Após quase três semanas sem porto para atracar, o navio humanitário Ocean Viking chegou esta sexta-feira a Toulon, com 230 migrantes a bordo. No porto francês, as autoridades começaram por assistir os passageiros com problemas médicos urgentes.

Segue-se um processo de verificação dos pedidos de asilo. Quem vir a entrada em França negada, será colocado num centro de detenção administrativa onde terá de aguardar pelo regresso ao país de origem.

O procedimento legal foi explicado, esta manhã, por Eric Jalon, diretor-geral do departamento de estrangeiros do ministério do Interior de França, que defendeu que o acolhimento de migrantes está a ser "efetuado dentro de um quadro legal preciso, que é o de uma zona de espera".

De acordo com Jalon, "a colocação numa zona de espera aplica-se às pessoas de nacionalidade estrangeira que entram no espaço Schengen sem preencher as condições legais de autorização. As pessoas que são detidas numa zona de espera não são autorizadas a entrar no território nacional, sendo, portanto, obrigadas a permanecer nessa zona de espera sob o controlo da polícia fronteiriça".

Tensão diplomática entre França e Itália aumenta

O navio da SOS Mediterranée, uma organização europeia especializada em resgatar pessoas no Mar Mediterrâneo, contribuiu nos últimos dias para o aquecimento do debate sobre migração entre França e Itália, sobretudo depois de Roma ter negado terra firme aos passageiros.

A primeira-ministra italiana, Giorgia Meloni, cujo governo de extrema-direita dificultou a entrada de migrantes no país, alega que Itália tem recebido milhares de pessoas resgatadas no Mediterrâneo, mas que a maioria não foi ainda realojada, insinuando que França pouco tem contribuído para esse esforço acordado entre os países europeus.

"Noventa mil pessoas, ligeiramente menos, desembarcaram [em Itália] desde o início deste ano.
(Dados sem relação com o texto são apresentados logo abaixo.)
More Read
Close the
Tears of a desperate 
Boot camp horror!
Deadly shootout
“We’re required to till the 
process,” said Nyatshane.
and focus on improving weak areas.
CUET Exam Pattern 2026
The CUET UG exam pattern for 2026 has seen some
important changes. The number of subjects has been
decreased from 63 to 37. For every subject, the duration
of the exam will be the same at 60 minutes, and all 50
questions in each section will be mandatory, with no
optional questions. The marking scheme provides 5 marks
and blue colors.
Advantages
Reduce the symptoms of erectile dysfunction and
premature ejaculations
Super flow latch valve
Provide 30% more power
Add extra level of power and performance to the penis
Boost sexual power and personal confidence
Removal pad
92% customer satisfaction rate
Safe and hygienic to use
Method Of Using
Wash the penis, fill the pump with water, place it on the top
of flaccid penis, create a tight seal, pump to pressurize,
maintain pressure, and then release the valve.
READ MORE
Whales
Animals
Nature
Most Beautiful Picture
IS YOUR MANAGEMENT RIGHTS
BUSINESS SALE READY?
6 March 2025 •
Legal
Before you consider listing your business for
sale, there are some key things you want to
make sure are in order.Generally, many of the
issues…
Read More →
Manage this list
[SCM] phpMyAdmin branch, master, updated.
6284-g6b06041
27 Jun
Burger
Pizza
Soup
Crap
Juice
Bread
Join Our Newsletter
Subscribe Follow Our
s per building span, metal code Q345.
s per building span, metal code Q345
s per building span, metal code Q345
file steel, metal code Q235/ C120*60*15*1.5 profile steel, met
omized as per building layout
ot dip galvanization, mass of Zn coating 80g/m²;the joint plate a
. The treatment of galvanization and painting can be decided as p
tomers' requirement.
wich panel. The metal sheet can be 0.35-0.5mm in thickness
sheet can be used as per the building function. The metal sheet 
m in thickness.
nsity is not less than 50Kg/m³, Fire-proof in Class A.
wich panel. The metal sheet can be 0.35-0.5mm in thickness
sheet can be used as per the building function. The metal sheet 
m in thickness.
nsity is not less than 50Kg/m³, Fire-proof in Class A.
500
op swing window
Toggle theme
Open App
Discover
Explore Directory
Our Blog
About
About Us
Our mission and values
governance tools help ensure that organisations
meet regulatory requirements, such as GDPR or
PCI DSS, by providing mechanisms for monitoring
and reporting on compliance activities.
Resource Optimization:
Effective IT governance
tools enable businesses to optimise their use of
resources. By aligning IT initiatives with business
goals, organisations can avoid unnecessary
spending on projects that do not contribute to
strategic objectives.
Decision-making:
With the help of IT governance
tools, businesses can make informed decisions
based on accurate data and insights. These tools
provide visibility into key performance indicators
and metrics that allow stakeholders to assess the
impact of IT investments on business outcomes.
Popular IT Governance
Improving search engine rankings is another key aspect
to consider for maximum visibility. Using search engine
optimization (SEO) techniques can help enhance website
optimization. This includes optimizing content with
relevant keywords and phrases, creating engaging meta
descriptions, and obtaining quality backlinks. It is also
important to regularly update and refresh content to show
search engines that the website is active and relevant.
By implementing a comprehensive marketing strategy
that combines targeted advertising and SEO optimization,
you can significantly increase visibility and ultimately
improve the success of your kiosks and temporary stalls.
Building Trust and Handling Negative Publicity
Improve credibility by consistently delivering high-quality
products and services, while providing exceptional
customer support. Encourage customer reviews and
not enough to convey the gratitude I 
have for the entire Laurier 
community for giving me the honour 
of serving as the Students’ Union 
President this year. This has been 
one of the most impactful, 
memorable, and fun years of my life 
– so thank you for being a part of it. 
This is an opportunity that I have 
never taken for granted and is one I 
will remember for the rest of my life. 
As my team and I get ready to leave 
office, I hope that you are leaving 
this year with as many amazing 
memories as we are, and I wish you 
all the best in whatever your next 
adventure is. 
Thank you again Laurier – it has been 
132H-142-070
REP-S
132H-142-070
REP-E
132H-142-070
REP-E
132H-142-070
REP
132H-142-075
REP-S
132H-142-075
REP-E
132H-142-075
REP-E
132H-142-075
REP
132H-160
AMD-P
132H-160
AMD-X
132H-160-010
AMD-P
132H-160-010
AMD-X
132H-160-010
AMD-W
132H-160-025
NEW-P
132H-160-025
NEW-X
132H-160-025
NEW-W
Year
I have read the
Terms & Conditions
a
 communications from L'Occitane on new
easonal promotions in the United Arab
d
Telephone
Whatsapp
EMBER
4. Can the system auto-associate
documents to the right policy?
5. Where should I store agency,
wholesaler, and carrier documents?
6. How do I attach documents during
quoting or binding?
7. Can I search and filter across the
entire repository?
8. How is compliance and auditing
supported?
No [âmbito do] acordo de realojamento, ao qual aderiram 13 países europeus, espera-se que cerca de 8000 pessoas sejam realojadas, isto é, menos de 10%. Sabe quantas pessoas foram deslocadas até agora? 117, 38 em França", disse a líder do executivo italiano aos jornalistas.

O governo francês não gostou da resposta de Meloni e já avisou Roma de que haverá repercussões, apelando à União Europeia que acione também sanções contra Itália.

Além de França, nove outros países, entre os quais Portugal, já se mostraram disponíveis para receber os migrantes do Ocean Viking.